Henie was born on April 8, 1912, but since that day coincided with Easter Sunday this year, the tributes began with a formal jubilee ball Saturday evening at the Henie Onstad Art Center at Høvik in Bærum, just west of Oslo. The ball was followed by the public opening of the first of three special Sonja Henie art exhibits (external link) that will run at the center throughout the year.

The first exhibit, running until June 10, features a selection of art assembled by Henie and her shipowner husband Niels Onstad, whom she married in 1956. It includes works by European artists active between 1900 and 1968 such as Picasso, Juan Gris, Matisse and Léger. Henie’s own role in collecting and investing in the art is also examined, along with some of her costumes and clothing, in the exhibition at the center that Henie and Onstad built and financed.

Both of them were known as smart and wealthy enrepreneurs, with Henie’s wealth rooted in her skating and film career. She grew up in Oslo, started skating at the age of six and was only 14 years old when she began winning a long string of international skating competitions. All told she won 10 world championships and six European championships in addition to Olympic gold medals at St Moritz in 1928, Lake Placid in 1932 and Garmisch-Partenkirchen in 1936.

After that she moved to the US with her parents, started performing professionally and combined skating with a film career, debuting in “Thin Ice” with Tyrone Power in 1937. She was a tough negotiator, demanding record high amounts to appear in films and socializing with other top stars in Hollywood.

She also continued to mount spectacular ice shows but often felt misunderstood in her native Norway. After facing criticism for allegedly failing to do enough for occupied Norway during World War II, and even being accused of Nazi sympathies, she made a triumphant return to Oslo with her ice show in 1953. She had also been royally decorated before the war broke out.

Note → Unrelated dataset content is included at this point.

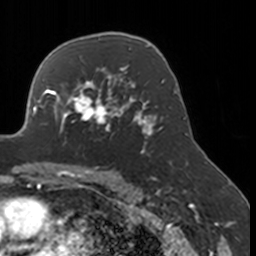
Breast MRI, one axial slice; slice 111 of 160 in the series (ordered by position); cropped to one breast; dynamic contrast-enhanced series, time point 2 of 7 at this slice position (early post-contrast); 3 T; TE 1.7 ms, TR 4 ms; 256 × 256 image matrix, field of view 170 × 170 mm. Female patient.
Structures marked on this image (semi-automatically segmented with operator editing):
- enhancing-tissue mask used for the functional tumour volume (all voxels passing the contrast-enhancement thresholds inside the analysis volume; usually the tumour): bounding box (x1, y1, x2, y2) in pixels: (52, 77, 134, 147)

Her passion for art took over for her passion for skating as the years went by. She and Onstad set up their art foundation in 1961 and opened their art center in 1968. Just a year later, Henie died of leukemia and was buried on the grounds of the center.

Her 100th birthday will also be celebrated with a series of lectures, showings of her films, a musical composed in her honour and, in December, an ice show featuring skaters from the Bærum skating club. Plans are also afoot for a documentary and feature film on Henie’s life, and another exhibit on Henie has opened at the skating museum (Skøytemuseet) at Frogner Stadium in Oslo, where she first ventured out on the ice as a child.

Norway’s postal service is also issuing two new stamps featuring Sonja Henie. She’s not the only Norwegian celebrity getting a stamp this year, though. Thorbjørn Egner, celebrated author of many children’s books and song lyrics, was also born in 1912 and is getting two centennial stamps of his own. One will feature his portrait, another his drawings from his books.